Work order: Each line of the data below that includes the string "search" must be copied.

Provided records:
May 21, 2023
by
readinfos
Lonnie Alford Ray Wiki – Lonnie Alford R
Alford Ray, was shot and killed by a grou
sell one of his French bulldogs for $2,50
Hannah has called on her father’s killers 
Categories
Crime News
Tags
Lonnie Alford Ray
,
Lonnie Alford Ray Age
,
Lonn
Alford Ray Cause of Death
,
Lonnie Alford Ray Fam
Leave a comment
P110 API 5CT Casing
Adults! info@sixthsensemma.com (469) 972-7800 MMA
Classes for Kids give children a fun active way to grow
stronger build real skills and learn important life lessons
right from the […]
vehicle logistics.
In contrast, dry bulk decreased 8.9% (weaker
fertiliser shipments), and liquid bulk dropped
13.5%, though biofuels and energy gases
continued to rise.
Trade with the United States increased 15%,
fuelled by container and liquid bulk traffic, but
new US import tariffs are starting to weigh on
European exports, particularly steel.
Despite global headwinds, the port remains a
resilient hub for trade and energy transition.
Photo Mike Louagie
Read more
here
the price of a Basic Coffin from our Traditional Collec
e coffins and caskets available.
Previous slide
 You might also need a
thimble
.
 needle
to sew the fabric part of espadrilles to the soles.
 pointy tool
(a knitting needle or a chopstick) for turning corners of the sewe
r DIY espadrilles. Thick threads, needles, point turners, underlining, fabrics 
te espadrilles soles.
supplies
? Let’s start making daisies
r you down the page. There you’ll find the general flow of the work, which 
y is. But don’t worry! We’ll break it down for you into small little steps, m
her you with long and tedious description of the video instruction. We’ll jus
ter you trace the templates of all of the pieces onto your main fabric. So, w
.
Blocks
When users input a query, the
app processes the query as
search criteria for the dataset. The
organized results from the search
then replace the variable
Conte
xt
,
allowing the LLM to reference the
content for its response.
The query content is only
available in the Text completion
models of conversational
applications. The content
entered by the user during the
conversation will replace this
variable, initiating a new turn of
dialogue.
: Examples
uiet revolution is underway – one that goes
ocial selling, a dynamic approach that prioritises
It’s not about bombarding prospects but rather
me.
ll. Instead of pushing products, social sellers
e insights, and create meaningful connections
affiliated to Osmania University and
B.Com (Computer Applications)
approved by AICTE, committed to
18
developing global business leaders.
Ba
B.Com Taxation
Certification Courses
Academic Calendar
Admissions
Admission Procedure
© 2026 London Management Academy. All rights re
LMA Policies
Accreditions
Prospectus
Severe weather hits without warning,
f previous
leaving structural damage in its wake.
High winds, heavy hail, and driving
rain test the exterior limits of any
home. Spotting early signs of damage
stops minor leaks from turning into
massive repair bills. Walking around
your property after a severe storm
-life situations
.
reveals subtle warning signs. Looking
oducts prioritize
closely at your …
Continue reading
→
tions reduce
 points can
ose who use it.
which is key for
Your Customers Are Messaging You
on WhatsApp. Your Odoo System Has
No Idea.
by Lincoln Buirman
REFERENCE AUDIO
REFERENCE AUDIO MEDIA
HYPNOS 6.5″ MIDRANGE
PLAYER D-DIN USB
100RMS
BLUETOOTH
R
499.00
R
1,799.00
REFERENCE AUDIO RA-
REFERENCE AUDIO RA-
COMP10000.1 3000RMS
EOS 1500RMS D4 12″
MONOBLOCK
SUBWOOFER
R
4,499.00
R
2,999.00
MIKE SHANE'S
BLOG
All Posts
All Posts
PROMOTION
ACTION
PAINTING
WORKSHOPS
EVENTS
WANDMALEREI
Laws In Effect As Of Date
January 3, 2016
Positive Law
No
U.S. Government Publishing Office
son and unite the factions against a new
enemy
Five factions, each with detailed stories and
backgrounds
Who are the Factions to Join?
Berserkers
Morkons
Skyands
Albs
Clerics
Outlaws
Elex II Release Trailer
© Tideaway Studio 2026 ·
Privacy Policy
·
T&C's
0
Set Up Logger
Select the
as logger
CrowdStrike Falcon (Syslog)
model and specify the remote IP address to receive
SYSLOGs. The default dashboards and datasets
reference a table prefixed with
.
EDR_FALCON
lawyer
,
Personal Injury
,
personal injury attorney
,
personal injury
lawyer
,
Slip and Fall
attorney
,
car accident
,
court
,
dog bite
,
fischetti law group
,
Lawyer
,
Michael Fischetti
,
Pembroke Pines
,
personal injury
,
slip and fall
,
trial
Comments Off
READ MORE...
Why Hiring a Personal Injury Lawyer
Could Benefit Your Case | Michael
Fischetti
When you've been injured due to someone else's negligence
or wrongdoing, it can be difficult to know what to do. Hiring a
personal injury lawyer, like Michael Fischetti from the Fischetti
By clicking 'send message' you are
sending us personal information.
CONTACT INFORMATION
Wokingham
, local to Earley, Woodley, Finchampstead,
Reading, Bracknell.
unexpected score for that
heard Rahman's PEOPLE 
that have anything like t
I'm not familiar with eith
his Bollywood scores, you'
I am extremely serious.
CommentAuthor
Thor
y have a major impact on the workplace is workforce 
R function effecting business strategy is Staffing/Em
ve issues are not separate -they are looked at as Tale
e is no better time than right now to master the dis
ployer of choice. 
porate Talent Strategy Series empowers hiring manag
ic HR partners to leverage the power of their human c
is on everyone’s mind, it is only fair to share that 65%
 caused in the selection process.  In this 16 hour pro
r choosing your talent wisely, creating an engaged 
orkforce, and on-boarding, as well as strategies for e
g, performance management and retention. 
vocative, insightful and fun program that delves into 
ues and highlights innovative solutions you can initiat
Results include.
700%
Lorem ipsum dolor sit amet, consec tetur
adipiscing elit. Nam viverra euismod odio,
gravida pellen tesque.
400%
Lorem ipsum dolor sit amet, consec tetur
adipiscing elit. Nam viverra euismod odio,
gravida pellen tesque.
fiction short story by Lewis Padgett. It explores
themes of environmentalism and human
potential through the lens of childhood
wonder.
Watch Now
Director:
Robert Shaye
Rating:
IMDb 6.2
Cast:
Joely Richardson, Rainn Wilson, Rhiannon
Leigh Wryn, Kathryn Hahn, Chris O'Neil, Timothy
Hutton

Written answer:
search criteria for the dataset. The
organized results from the search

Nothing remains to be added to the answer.